Big changes coming in E/M coding and payment

| August 31, 2020

Big changes coming in E/M coding and payment

Beginning January 1, 2021, there will be new rules for reporting and documenting outpatient evaluation and management (E/M) services. These changes, which are the culmination of a multi-year process led by the American Medical Association (AMA) (and in which the Advocacy Council actively participated), will impact how you document and report the care you provide. The changes are designed to relieve some of the administrative burden associated with E/M coding and documentation by making code selection simpler and more intuitive. These changes are summarized below along with resources to find out more.

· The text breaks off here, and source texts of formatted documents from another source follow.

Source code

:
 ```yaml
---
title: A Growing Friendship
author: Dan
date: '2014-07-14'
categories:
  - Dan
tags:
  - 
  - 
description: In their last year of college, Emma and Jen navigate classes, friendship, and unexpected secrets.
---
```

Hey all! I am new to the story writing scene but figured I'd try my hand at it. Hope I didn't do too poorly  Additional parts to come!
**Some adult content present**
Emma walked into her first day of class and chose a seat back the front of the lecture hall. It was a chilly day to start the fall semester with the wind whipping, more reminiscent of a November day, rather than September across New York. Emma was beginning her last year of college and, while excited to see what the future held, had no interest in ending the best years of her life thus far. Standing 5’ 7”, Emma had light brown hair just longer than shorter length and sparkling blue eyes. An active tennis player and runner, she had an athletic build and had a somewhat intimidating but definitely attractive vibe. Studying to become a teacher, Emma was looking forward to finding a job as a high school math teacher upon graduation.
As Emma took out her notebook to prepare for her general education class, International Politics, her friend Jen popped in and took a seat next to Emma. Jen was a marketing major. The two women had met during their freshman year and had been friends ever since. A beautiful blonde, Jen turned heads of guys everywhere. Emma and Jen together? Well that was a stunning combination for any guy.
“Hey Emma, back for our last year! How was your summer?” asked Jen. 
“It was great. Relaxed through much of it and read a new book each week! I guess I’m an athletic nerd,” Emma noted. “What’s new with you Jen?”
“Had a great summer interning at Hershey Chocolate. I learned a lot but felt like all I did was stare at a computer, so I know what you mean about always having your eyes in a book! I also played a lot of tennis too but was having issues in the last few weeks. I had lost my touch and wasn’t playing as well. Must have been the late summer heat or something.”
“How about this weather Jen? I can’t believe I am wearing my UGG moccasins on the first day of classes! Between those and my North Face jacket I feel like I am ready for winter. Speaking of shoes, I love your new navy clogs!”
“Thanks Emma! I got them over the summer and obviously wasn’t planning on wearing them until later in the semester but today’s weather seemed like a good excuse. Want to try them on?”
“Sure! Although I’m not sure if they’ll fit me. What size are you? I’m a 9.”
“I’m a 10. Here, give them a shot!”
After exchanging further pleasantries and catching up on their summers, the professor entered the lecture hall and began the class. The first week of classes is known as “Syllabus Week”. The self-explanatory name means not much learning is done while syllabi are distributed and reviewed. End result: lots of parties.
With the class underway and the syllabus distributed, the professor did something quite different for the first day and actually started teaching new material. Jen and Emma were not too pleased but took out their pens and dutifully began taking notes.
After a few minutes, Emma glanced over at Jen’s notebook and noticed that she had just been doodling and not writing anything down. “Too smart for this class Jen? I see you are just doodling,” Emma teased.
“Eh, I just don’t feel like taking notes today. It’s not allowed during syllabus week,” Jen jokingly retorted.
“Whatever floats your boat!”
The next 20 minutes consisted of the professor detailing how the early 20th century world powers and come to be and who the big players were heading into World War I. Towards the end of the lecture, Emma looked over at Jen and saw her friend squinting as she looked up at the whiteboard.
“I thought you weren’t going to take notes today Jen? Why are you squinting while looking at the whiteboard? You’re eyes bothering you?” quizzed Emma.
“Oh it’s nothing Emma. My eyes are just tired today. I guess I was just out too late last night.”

FINAL coding/documentation changes approved for 2021

Coding can be based on medical decision making or time

Physicians will be able to choose whether to code based on time or medical decision making (MDM), even when counseling and coordination of care do not predominate. Time will be based on specified minimum times and not typical times and will include physician or qualified health care professional (QHP) time on the date of service. Total time can include both face-to-face and non-face-to-face time spent by the physician or QHP but it does not include activities performed by clinical staff.

The table below indicates the range of time for the outpatient E/M codes when coding is based on time.

CPT Outpatient E/M Code Time Range When Coding Based on Time
99201 Deleted
99202 15-29 minutes
99203 30-44 minutes
99204 45-59 minutes
99205 60-74 minutes
99211 N/A
99212 10-19 minutes
99213 20-29 minutes
99214 30-39 minutes
99215 40-45 minutes


Where coding is based on MDM, the focus is on the number and complexity of problems addressed, data to be reviewed, and risk of complications and/or morbidity/mortality.

More detailed information on code selection criteria can be found on the AMA website.

History and exam no longer basis for code selection

Medicare is eliminating the clinically outdated requirement for review and examination of a certain number of body systems. History and exams will count only when performed and need only be medically appropriate for the presenting problem.

What should you do to prepare for these changes?

  • Schedule education and preparation time for your clinical and billing teams.
  • Update practice protocols to be consistent with new guidelines.
  • Check to be sure your electronic health record (EHR) vendor has a schedule for implementing the new E/M office visit changes.
  • Pay attention to medical malpractice liability. Even though E/M documentation requirements will be more flexible, documentation is the best way to protect against malpractice liability.

The AMA has a number of resources on its website, including a series of learning modules on 2021 E&M Coding.

The Advocacy Council will continue to monitor and report on all coding changes for 2021. The Advocacy Council – we have you covered!